- [Task description]
Write out the lines below word for word, keeping only their text and leaving the pictures out.

- [Input data]
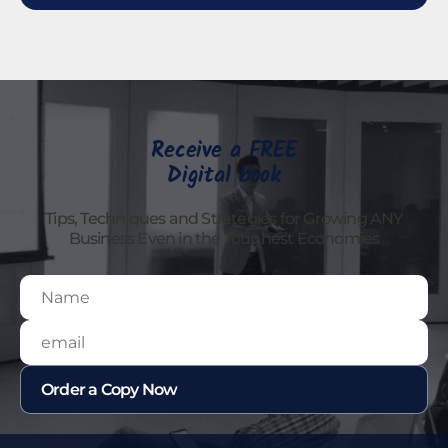
Receive a FREE
Digital book
Tips, Techniques and Strategies for Growing ANY
Business Even in the Toughest Economies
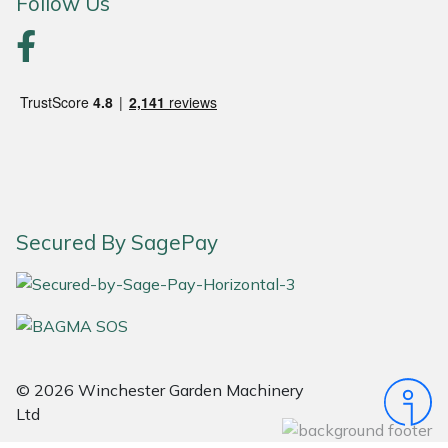
Follow Us
Portek
Quazar
Rockfall
Sawpod
Secured By SagePay
SCH
Silky
Simplicity
© 2026 Winchester Garden Machinery
SIP Protection
Ltd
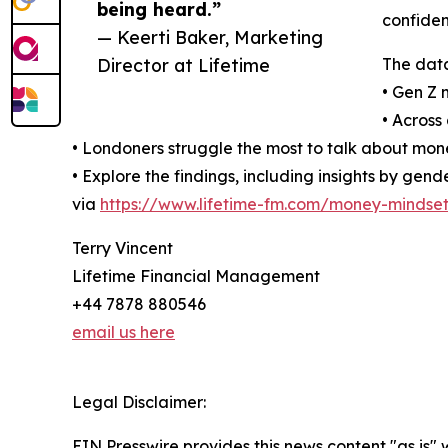
being heard.”
confiden
— Keerti Baker, Marketing
Director at Lifetime
The data
• Gen Z 
• Across
• Londoners struggle the most to talk about mone
• Explore the findings, including insights by ge
via
https://www.lifetime-fm.com/money-mindset
Terry Vincent
Lifetime Financial Management
+44 7878 880546
email us here
Legal Disclaimer:
EIN Presswire provides this news content "as is" 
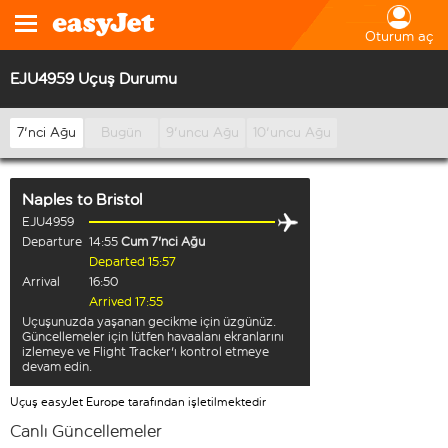
Oturum aç
EJU4959 Uçuş Durumu
7'nci Ağu
Bugün
9'uncu Ağu
10'uncu Ağu
Naples
to
Bristol
EJU4959
Departure
14:55
Cum 7'nci Ağu
Departed 15:57
Arrival
16:50
Arrived 17:55
Uçuşunuzda yaşanan gecikme için üzgünüz.
Güncellemeler için lütfen havaalanı ekranlarını
izlemeye ve Flight Tracker'ı kontrol etmeye
devam edin.
Uçuş easyJet Europe tarafından işletilmektedir
Canlı Güncellemeler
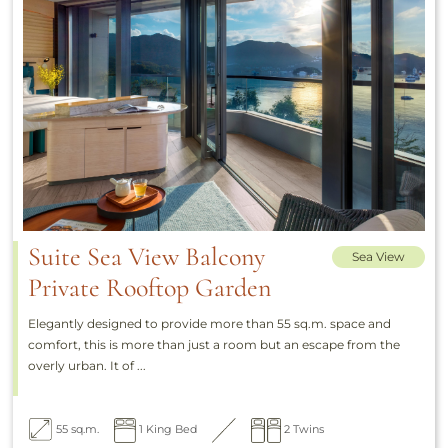
Suite Sea View Balcony
Sea View
Private Rooftop Garden
Elegantly designed to provide more than 55 sq.m. space and
comfort, this is more than just a room but an escape from the
overly urban. It of ...
55 sq.m.
1 King Bed
2 Twins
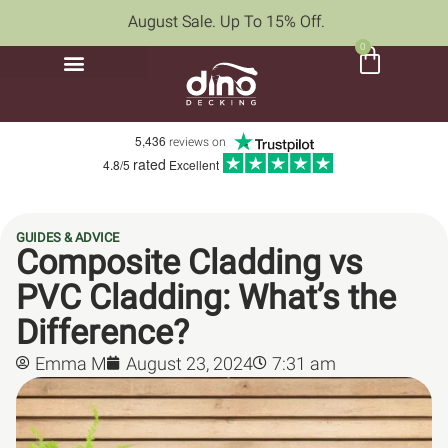
August Sale. Up To 15% Off.
0
5,436
reviews on
rated
4.8/5
Excellent
GUIDES & ADVICE
Composite Cladding vs
PVC Cladding: What’s the
Difference?
Emma M
August 23, 2024
7:31 am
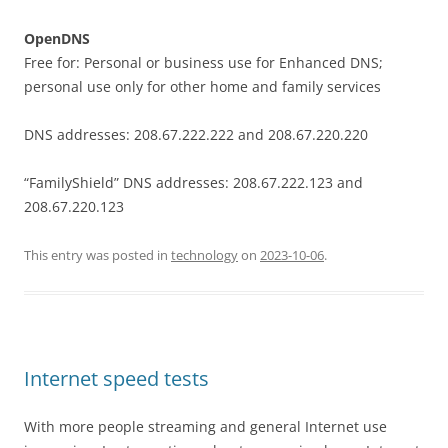
OpenDNS
Free for: Personal or business use for Enhanced DNS;
personal use only for other home and family services
DNS addresses: 208.67.222.222 and 208.67.220.220
“FamilyShield” DNS addresses: 208.67.222.123 and
208.67.220.123
This entry was posted in
technology
on
2023-10-06
.
Internet speed tests
With more people streaming and general Internet use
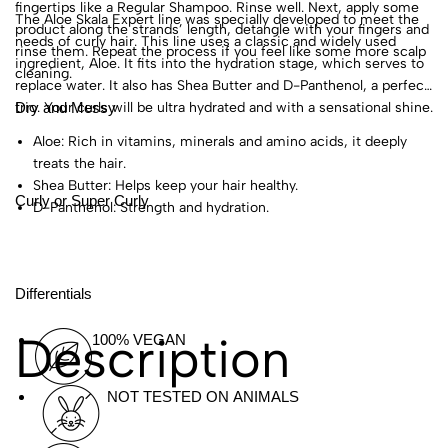
fingertips like a Regular Shampoo. Rinse well. Next, apply some
The Aloe Skala Expert line was specially developed to meet the
product along the strands’ length, detangle with your fingers and
needs of curly hair. This line uses a classic and widely used
rinse them. Repeat the process if you feel like some more scalp
ingredient, Aloe. It fits into the hydration stage, which serves to
cleaning.
replace water. It also has Shea Butter and D-Panthenol, a perfect
Dry and Messy
trio. Your curls will be ultra hydrated and with a sensational shine.
Aloe: Rich in vitamins, minerals and amino acids, it deeply
treats the hair.
Shea Butter: Helps keep your hair healthy.
Curly or Super Curly
D-Panthenol: Strength and hydration.
Differentials
Description
100% VEGAN
NOT TESTED ON ANIMALS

- [Answer for this exercise]
Receive a FREE
Digital book
Tips, Techniques and Strategies for Growing ANY
Business Even in the Toughest Economies
Follow Us
Portek
Quazar
Rockfall
Sawpod
Secured By SagePay
SCH
Silky
Simplicity
© 2026 Winchester Garden Machinery
SIP Protection
Ltd
being heard.”
confiden
— Keerti Baker, Marketing
Director at Lifetime
The data
• Gen Z 
• Across
• Londoners struggle the most to talk about mone
• Explore the findings, including insights by ge
via
https://www.lifetime-fm.com/money-mindset
Terry Vincent
Lifetime Financial Management
+44 7878 880546
email us here
Legal Disclaimer:
EIN Presswire provides this news content "as is" 
Oturum aç
EJU4959 Uçuş Durumu
7'nci Ağu
Bugün
9'uncu Ağu
10'uncu Ağu
Naples
to
Bristol
EJU4959
Departure
14:55
Cum 7'nci Ağu
Departed 15:57
Arrival
16:50
Arrived 17:55
Uçuşunuzda yaşanan gecikme için üzgünüz.
Güncellemeler için lütfen havaalanı ekranlarını
izlemeye ve Flight Tracker'ı kontrol etmeye
devam edin.
Uçuş easyJet Europe tarafından işletilmektedir
Canlı Güncellemeler
Suite Sea View Balcony
Sea View
Private Rooftop Garden
Elegantly designed to provide more than 55 sq.m. space and
comfort, this is more than just a room but an escape from the
overly urban. It of ...
55 sq.m.
1 King Bed
2 Twins
August Sale. Up To 15% Off.
0
5,436
reviews on
rated
4.8/5
Excellent
GUIDES & ADVICE
Composite Cladding vs
PVC Cladding: What’s the
Difference?
Emma M
August 23, 2024
7:31 am
OpenDNS
Free for: Personal or business use for Enhanced DNS;
personal use only for other home and family services
DNS addresses: 208.67.222.222 and 208.67.220.220
“FamilyShield” DNS addresses: 208.67.222.123 and
208.67.220.123
This entry was posted in
technology
on
2023-10-06
.
Internet speed tests
With more people streaming and general Internet use
fingertips like a Regular Shampoo. Rinse well. Next, apply some
The Aloe Skala Expert line was specially developed to meet the
product along the strands’ length, detangle with your fingers and
needs of curly hair. This line uses a classic and widely used
rinse them. Repeat the process if you feel like some more scalp
ingredient, Aloe. It fits into the hydration stage, which serves to
cleaning.
replace water. It also has Shea Butter and D-Panthenol, a perfect
Dry and Messy
trio. Your curls will be ultra hydrated and with a sensational shine.
Aloe: Rich in vitamins, minerals and amino acids, it deeply
treats the hair.
Shea Butter: Helps keep your hair healthy.
Curly or Super Curly
D-Panthenol: Strength and hydration.
Differentials
Description
100% VEGAN
NOT TESTED ON ANIMALS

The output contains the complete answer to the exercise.